Starship Asterisk*

neufer wrote: ↑Thu Dec 30, 2021 10:28 pm 160,000 seconds

https://www.syfy.com/syfy-wire/bad-astronomy-comet-heads-are-green-but-not-their-tails-due-to-c2 wrote:This part is cool: With that in hand, they could calculate how long, on average, a molecule of C2 takes to break apart when hit by sunlight if a comet were at the same distance from the Sun as Earth (150 million kilometers). It's actually a very complicated multi-part process to do this, involving at least two photons of light from the Sun plus a couple of more steps where the molecule changes configuration, so it takes time to proceed. What they found is that on average it takes very roughly 160,000 seconds, or two days. That means a lot of the C2 is gone by the time it gets from 50–100,000 km from the comet.

De58te wrote: ↑Sat Dec 25, 2021 6:49 pm
Nice comet. Sort of off topic but nobody has mentioned it yet. The James Webb telescope was successfully launched this morning from French Guiana. It will take 12 to 14 days for it to unfurl its solar panels and sun shield so everybody at NASA and some 16 other countries involved are holding their breaths. What a merry Christmas present for astronomers and would be astronomers!

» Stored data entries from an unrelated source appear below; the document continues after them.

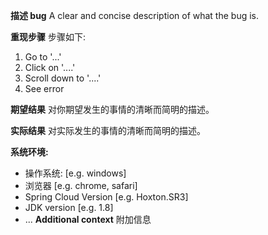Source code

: **描述 bug**
A clear and concise description of what the bug is.

**重现步骤**
步骤如下:
1. Go to '...'
2. Click on '....'
3. Scroll down to '....'
4. See error

**期望结果**
对你期望发生的事情的清晰而简明的描述。

**实际结果**
对实际发生的事情的清晰而简明的描述。

**系统环境:**
 - 操作系统: [e.g. windows]
 - 浏览器 [e.g. chrome, safari]
 - Spring Cloud Version [e.g. Hoxton.SR3]
 - JDK version [e.g. 1.8]
 - ...
**Additional context**
附加信息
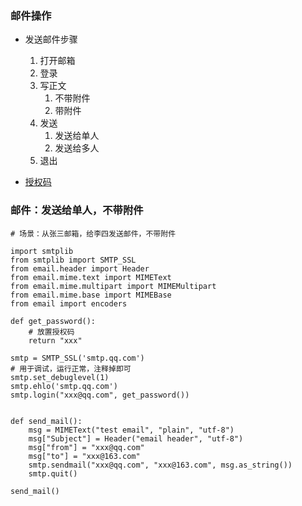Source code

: ### 邮件操作 ###
- 发送邮件步骤
	1. 打开邮箱
	2. 登录
	3. 写正文
		1. 不带附件
		2. 带附件
	4. 发送
		1. 发送给单人
		2. 发送给多人
	5. 退出

- [授权码](https://service.mail.qq.com/cgi-bin/help?subtype=1&&no=1001256&&id=28)

### 邮件：发送给单人，不带附件

	# 场景：从张三邮箱，给李四发送邮件，不带附件

	import smtplib
	from smtplib import SMTP_SSL
	from email.header import Header
	from email.mime.text import MIMEText
	from email.mime.multipart import MIMEMultipart
	from email.mime.base import MIMEBase
	from email import encoders
	
	def get_password():
		# 放置授权码
		return "xxx"
	
	smtp = SMTP_SSL('smtp.qq.com')
	# 用于调试，运行正常，注释掉即可
	smtp.set_debuglevel(1)
	smtp.ehlo('smtp.qq.com')
	smtp.login("xxx@qq.com", get_password())
	
	
	def send_mail():
		msg = MIMEText("test email", "plain", "utf-8")
		msg["Subject"] = Header("email header", "utf-8")
		msg["from"] = "xxx@qq.com"
		msg["to"] = "xxx@163.com"
		smtp.sendmail("xxx@qq.com", "xxx@163.com", msg.as_string())
		smtp.quit()
	
	send_mail()

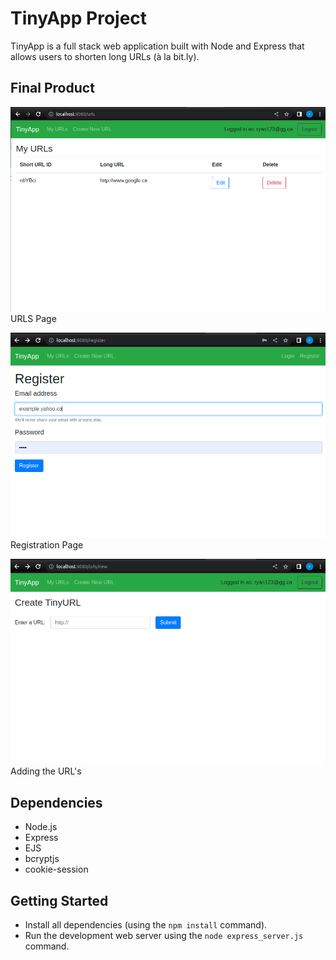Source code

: # TinyApp Project

TinyApp is a full stack web application built with Node and Express that allows users to shorten long URLs (à la bit.ly).

## Final Product

!["Screenshot of URLs page"](https://github.com/plettboy/tinyApp/blob/master/docs/urls.png?raw=true)
URLS Page

!["Screenshot of the Registration Page"](https://github.com/plettboy/tinyApp/blob/master/docs/register_page.png?raw=true)
Registration Page

!["screenshot URL Addition Page"](https://github.com/plettboy/tinyApp/blob/master/docs/new_url_page.png?raw=true)
Adding the URL's

## Dependencies

- Node.js
- Express
- EJS
- bcryptjs
- cookie-session

## Getting Started

- Install all dependencies (using the `npm install` command).
- Run the development web server using the `node express_server.js` command.
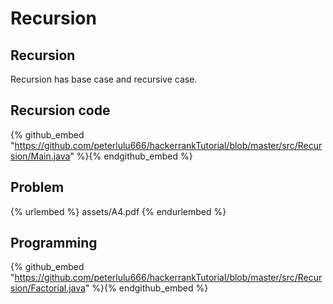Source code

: # Recursion      

## Recursion     

Recursion has base case and recursive case.        



## Recursion code      

{% github_embed "https://github.com/peterlulu666/hackerrankTutorial/blob/master/src/Recursion/Main.java" %}{% endgithub_embed %} 



      
## Problem      

{% urlembed %}
assets/A4.pdf
{% endurlembed %}        

## Programming        
 


{% github_embed "https://github.com/peterlulu666/hackerrankTutorial/blob/master/src/Recursion/Factorial.java" %}{% endgithub_embed %}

• http://asterisk.apod.com/viewtopic.php? ... 50#p319272

neufer wrote: ↑Sat Dec 25, 2021 5:53 pm

Chris Peterson wrote: ↑Sat Dec 25, 2021 2:09 pm
(of course, the comet might still be reasonably seen as in a near Keplerian elliptical orbit around the center of the galaxy).

Keplerian elliptical orbits require a 1/R² force field.

Milky Way dark matter, however, produces an approximate 1/R force field [= a logarithmic potential]
which balances out the V²/R centrifugal force with an observed radially constant orbital Velocity.

Chris Peterson wrote: ↑Sat Dec 25, 2021 2:09 pm
(of course, the comet might still be reasonably seen as in a near Keplerian elliptical orbit around the center of the galaxy).

https://arxiv.org/abs/1209.1342 wrote:
A Study of the Orbits of the Logarithmic Potential for Galaxies
S. R. Valluri, P. A. Wiegert, J. Drozd, M. DaSilva

The logarithmic potential is of great interest and relevance in the study of the dynamics of galaxies. Some small corrections to the work of Contopoulos & Seimenis (1990) who used the method of Prendergast (1982) to find periodic orbits and bifurcations within such a potential are presented. The solution of the orbital radial equation for the purely radial logarithmic potential is then considered using the p-ellipse (precessing ellipse) method pioneered by Struck (2006). This differential orbital equation is a special case of the generalized Burgers equation. The apsidal angle is also determined, both numerically as well as analytically by means of the Lambert W and the Polylogarithm functions. The use of these functions in computing the gravitational lensing produced by logarithmic potentials is discussed.

David G wrote: ↑Sat Dec 25, 2021 7:08 am An ellipse has two focal points. Many comets' orbits are elliptical. For those comets in our solar system, the sun is one focal point ... but where's the other? For those comets outside our solar system, has anyone been able to establish the two foci?